В канун Рождества граф вовсе заперся у себя в кабинете. Слуги так и не нарядили ёлку, и в целом в доме царила самая мрачная обстановка.
Варя грустила. В Сочельник она всегда много смеялась, пела и веселилась. А здесь… От воспоминаний о родном доме заныло в груди.
Как же у папеньки дела?
Наверное, он сильно скучает по дочерям. У старшей сестры подрастали маленькие детки, и она избегала длительных путешествий зимой. С соседями Степановы свели общение на нет из-за вредного нрава папеньки. А значит, что Рождество он будет встречать с тетушками, Павлом Петровичем и Ибрагимом Альбертовичем. Конечно, и мамка не останется в стороне.
Что ж, за их праздник можно не волноваться. И слава Богу!
Ближе к вечеру Аня стала уговаривать Варю пойти с ней на кухню. Там для слуг накрыли стол и даже нарядили маленькую ёлочку.
— Весело будет, барышня. Всё лучше, чем здеся киснуть сидеть. Забудьте печали свои сегодня. Ведь праздник же такой! А ещё горки в саду построили. Мы и на горки сходим!

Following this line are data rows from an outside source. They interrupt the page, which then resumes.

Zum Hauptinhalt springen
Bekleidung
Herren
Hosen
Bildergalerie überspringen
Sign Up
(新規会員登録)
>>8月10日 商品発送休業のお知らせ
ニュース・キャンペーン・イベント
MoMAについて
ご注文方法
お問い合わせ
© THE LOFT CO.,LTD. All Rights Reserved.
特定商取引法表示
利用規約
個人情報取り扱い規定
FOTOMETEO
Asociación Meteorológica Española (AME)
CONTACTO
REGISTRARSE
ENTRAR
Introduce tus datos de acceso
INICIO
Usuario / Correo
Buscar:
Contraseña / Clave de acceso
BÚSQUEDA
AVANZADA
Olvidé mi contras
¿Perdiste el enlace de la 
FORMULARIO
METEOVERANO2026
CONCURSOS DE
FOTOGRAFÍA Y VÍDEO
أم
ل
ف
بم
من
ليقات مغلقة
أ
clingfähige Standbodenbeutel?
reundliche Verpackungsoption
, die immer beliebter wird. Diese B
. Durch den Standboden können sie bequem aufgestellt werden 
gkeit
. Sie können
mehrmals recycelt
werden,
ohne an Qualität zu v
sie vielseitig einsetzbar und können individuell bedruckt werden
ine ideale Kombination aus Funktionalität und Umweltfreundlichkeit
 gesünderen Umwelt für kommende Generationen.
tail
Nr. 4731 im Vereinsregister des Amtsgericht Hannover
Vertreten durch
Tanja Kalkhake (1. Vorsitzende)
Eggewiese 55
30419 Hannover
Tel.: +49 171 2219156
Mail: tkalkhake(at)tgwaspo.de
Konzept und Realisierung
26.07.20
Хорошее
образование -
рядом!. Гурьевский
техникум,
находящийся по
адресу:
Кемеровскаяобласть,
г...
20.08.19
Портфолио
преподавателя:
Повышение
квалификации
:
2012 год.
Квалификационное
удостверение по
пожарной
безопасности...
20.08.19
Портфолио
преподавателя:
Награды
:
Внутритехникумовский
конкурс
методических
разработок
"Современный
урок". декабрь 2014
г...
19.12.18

— Ступай, Анют! У меня настроения совсем нет.
— Я тогда не пойду. Подле вас остануся.
— Ступай! Я рада за тебя буду, коли сумеешь время хорошо провести. Повеселись. Мне чего-нибудь вкусного принеси.
Аня всё ещё мешкала.
— Прошу, Аня, ступай! Принесешь мне сладостей с кухни. Будет мне подарок. А мой вот. Хотела после подарить, но, думаю, сейчас самое время.
Варя достала рисунок. На нём была Аня. Именно Аня, а не Нюрка. Скромная и нежная девушка с очельем на голове смотрела на мир большими наивными глазами. Обычно Варя рисовала свою служанку грубо, не щадя, подчёркивая недостатки и не замечая достоинства. Изображала Нюрку, которую совсем не уважала, хоть и никогда бы себе в том не призналась. После всего, что случилось с ней, она написала Аню с настоящей любовью. В итоге плавные линии сделали взгляд девушки мягким, а лёгкая скромная улыбка заставляла улыбаться в ответ.
Аня даже прослезилась
— Здеся я такая красивая!
— Не только здесь, но и тут тоже, — Варя приложила руку к Аниному сердцу. — Ну всё, теперь ступай и повеселись. А за меня не волнуйся.
Аня хотела было ещё спорить, но передумала. Поняла: дело это бесполезное. Она убежала, пообещав не засиживаться допоздна. А Варя, оставшись одна в мастерской, возобновила работу над портретом Шатуновской. Живопись — лучшее лекарство для души.
Кажется, прошло совсем немного времени, прежде чем в коридоре раздались шаги и дверь легонько скрипнула.
— Аня, ну ты чего! Зачем вернулась так рано? Я же… — Варя обернулась и ахнула.
Вместо Ани, привалившись к косяку дверного проёма, стоял Лев Васильевич. В руке он держал бутылку домашнего вина, обмотанную джутом.
— Это что? — Граф указал бутылкой на холст. — Вы что творите без моего ведома?
— Я… — Варя готова была сквозь землю провалиться! Она так хотела поговорить с ним! Но в её мысленных диалогах с графом совсем не было ситуации, где бы ей пришлось оправдываться за портрет.
— Отойдите! Дайте поглядеть, — граф нетвердой походкой подошёл к картине. Варя закончила писать подмалевок акварелью и как раз планировала переходить на масло. Однако лицо уже хорошо читалось, и было совершенно понятно, что художник неплохо справляется.
— Вы такая своевольная! Такая странная. Почему ослушались? К чёрту! Какая разница. Я ведь всегда хотел именно этот портрет восстановить. Думал, справитесь ли? Сомневался, буду честен. А вы вот не послушались и доказали своё мастерство. Я вижу. Но всё равно зол.